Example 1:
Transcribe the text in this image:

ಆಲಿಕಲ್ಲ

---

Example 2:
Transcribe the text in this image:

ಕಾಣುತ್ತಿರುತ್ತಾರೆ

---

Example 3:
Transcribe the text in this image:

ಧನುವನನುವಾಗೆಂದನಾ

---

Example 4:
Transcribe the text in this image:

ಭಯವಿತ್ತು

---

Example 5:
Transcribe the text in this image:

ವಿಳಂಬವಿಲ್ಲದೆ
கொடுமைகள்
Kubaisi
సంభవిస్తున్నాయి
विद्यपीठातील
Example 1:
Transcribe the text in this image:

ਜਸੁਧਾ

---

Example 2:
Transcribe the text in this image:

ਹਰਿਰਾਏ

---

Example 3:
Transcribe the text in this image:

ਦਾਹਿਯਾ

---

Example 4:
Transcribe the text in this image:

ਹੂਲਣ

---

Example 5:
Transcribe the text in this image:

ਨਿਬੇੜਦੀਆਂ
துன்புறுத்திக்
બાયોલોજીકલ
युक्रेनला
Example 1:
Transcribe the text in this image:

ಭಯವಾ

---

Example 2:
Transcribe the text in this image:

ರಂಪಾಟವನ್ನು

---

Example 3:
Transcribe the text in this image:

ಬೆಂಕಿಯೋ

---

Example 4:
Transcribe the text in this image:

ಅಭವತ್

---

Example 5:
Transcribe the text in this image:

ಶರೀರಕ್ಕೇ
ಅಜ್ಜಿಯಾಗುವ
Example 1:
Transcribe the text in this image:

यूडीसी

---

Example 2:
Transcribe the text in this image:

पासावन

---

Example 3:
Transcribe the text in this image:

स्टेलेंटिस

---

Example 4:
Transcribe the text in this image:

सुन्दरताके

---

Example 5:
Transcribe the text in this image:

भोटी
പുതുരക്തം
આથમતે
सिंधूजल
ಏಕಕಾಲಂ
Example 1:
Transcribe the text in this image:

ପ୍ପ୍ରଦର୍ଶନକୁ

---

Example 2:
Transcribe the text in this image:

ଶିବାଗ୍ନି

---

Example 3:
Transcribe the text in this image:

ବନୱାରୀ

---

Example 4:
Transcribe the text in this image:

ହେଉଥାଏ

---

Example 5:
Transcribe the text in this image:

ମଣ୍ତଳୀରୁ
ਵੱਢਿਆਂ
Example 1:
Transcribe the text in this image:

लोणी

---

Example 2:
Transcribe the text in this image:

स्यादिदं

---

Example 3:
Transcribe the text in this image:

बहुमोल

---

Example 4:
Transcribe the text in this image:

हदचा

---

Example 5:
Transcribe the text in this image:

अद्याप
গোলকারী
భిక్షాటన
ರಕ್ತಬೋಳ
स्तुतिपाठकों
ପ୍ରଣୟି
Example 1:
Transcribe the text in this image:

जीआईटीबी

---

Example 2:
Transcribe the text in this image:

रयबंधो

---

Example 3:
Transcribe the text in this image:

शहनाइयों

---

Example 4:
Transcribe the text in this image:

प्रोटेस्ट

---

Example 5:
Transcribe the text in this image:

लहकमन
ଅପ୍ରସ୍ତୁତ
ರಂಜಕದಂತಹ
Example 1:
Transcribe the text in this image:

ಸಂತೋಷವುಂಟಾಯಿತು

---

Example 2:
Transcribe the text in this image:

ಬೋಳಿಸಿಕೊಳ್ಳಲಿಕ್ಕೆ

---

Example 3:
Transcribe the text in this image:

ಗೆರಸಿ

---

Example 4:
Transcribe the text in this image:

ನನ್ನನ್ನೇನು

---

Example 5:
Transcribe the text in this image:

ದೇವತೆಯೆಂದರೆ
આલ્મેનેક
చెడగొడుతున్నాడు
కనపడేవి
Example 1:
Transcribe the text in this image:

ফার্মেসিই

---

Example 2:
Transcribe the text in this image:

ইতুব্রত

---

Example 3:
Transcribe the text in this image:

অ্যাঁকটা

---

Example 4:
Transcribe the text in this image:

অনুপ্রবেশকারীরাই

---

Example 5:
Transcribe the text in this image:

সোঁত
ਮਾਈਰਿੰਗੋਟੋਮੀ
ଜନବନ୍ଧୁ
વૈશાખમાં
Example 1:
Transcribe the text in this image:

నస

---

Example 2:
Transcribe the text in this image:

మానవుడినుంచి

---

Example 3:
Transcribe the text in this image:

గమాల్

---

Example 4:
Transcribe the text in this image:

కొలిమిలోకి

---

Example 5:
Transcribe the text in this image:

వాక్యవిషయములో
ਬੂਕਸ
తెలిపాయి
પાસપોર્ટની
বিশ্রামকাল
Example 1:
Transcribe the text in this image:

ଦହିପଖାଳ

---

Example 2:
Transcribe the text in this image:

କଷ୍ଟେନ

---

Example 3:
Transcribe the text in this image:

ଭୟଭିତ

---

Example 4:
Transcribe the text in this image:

┄┄┄┄┄┄┄┄┄┄┄┄┄┄┄┄┄┄┄┄

Work instructions
From the first line to the last, reproduce the data exactly.

Response to the task
Example 1:
Transcribe the text in this image:

ಆಲಿಕಲ್ಲ

---

Example 2:
Transcribe the text in this image:

ಕಾಣುತ್ತಿರುತ್ತಾರೆ

---

Example 3:
Transcribe the text in this image:

ಧನುವನನುವಾಗೆಂದನಾ

---

Example 4:
Transcribe the text in this image:

ಭಯವಿತ್ತು

---

Example 5:
Transcribe the text in this image:

ವಿಳಂಬವಿಲ್ಲದೆ
கொடுமைகள்
Kubaisi
సంభవిస్తున్నాయి
विद्यपीठातील
Example 1:
Transcribe the text in this image:

ਜਸੁਧਾ

---

Example 2:
Transcribe the text in this image:

ਹਰਿਰਾਏ

---

Example 3:
Transcribe the text in this image:

ਦਾਹਿਯਾ

---

Example 4:
Transcribe the text in this image:

ਹੂਲਣ

---

Example 5:
Transcribe the text in this image:

ਨਿਬੇੜਦੀਆਂ
துன்புறுத்திக்
બાયોલોજીકલ
युक्रेनला
Example 1:
Transcribe the text in this image:

ಭಯವಾ

---

Example 2:
Transcribe the text in this image:

ರಂಪಾಟವನ್ನು

---

Example 3:
Transcribe the text in this image:

ಬೆಂಕಿಯೋ

---

Example 4:
Transcribe the text in this image:

ಅಭವತ್

---

Example 5:
Transcribe the text in this image:

ಶರೀರಕ್ಕೇ
ಅಜ್ಜಿಯಾಗುವ
Example 1:
Transcribe the text in this image:

यूडीसी

---

Example 2:
Transcribe the text in this image:

पासावन

---

Example 3:
Transcribe the text in this image:

स्टेलेंटिस

---

Example 4:
Transcribe the text in this image:

सुन्दरताके

---

Example 5:
Transcribe the text in this image:

भोटी
പുതുരക്തം
આથમતે
सिंधूजल
ಏಕಕಾಲಂ
Example 1:
Transcribe the text in this image:

ପ୍ପ୍ରଦର୍ଶନକୁ

---

Example 2:
Transcribe the text in this image:

ଶିବାଗ୍ନି

---

Example 3:
Transcribe the text in this image:

ବନୱାରୀ

---

Example 4:
Transcribe the text in this image:

ହେଉଥାଏ

---

Example 5:
Transcribe the text in this image:

ମଣ୍ତଳୀରୁ
ਵੱਢਿਆਂ
Example 1:
Transcribe the text in this image:

लोणी

---

Example 2:
Transcribe the text in this image:

स्यादिदं

---

Example 3:
Transcribe the text in this image:

बहुमोल

---

Example 4:
Transcribe the text in this image:

हदचा

---

Example 5:
Transcribe the text in this image:

अद्याप
গোলকারী
భిక్షాటన
ರಕ್ತಬೋಳ
स्तुतिपाठकों
ପ୍ରଣୟି
Example 1:
Transcribe the text in this image:

जीआईटीबी

---

Example 2:
Transcribe the text in this image:

रयबंधो

---

Example 3:
Transcribe the text in this image:

शहनाइयों

---

Example 4:
Transcribe the text in this image:

प्रोटेस्ट

---

Example 5:
Transcribe the text in this image:

लहकमन
ଅପ୍ରସ୍ତୁତ
ರಂಜಕದಂತಹ
Example 1:
Transcribe the text in this image:

ಸಂತೋಷವುಂಟಾಯಿತು

---

Example 2:
Transcribe the text in this image:

ಬೋಳಿಸಿಕೊಳ್ಳಲಿಕ್ಕೆ

---

Example 3:
Transcribe the text in this image:

ಗೆರಸಿ

---

Example 4:
Transcribe the text in this image:

ನನ್ನನ್ನೇನು

---

Example 5:
Transcribe the text in this image:

ದೇವತೆಯೆಂದರೆ
આલ્મેનેક
చెడగొడుతున్నాడు
కనపడేవి
Example 1:
Transcribe the text in this image:

ফার্মেসিই

---

Example 2:
Transcribe the text in this image:

ইতুব্রত

---

Example 3:
Transcribe the text in this image:

অ্যাঁকটা

---

Example 4:
Transcribe the text in this image:

অনুপ্রবেশকারীরাই

---

Example 5:
Transcribe the text in this image:

সোঁত
ਮਾਈਰਿੰਗੋਟੋਮੀ
ଜନବନ୍ଧୁ
વૈશાખમાં
Example 1:
Transcribe the text in this image:

నస

---

Example 2:
Transcribe the text in this image:

మానవుడినుంచి

---

Example 3:
Transcribe the text in this image:

గమాల్

---

Example 4:
Transcribe the text in this image:

కొలిమిలోకి

---

Example 5:
Transcribe the text in this image:

వాక్యవిషయములో
ਬੂਕਸ
తెలిపాయి
પાસપોર્ટની
বিশ্রামকাল
Example 1:
Transcribe the text in this image:

ଦହିପଖାଳ

---

Example 2:
Transcribe the text in this image:

କଷ୍ଟେନ

---

Example 3:
Transcribe the text in this image:

ଭୟଭିତ

---

Example 4:
Transcribe the text in this image:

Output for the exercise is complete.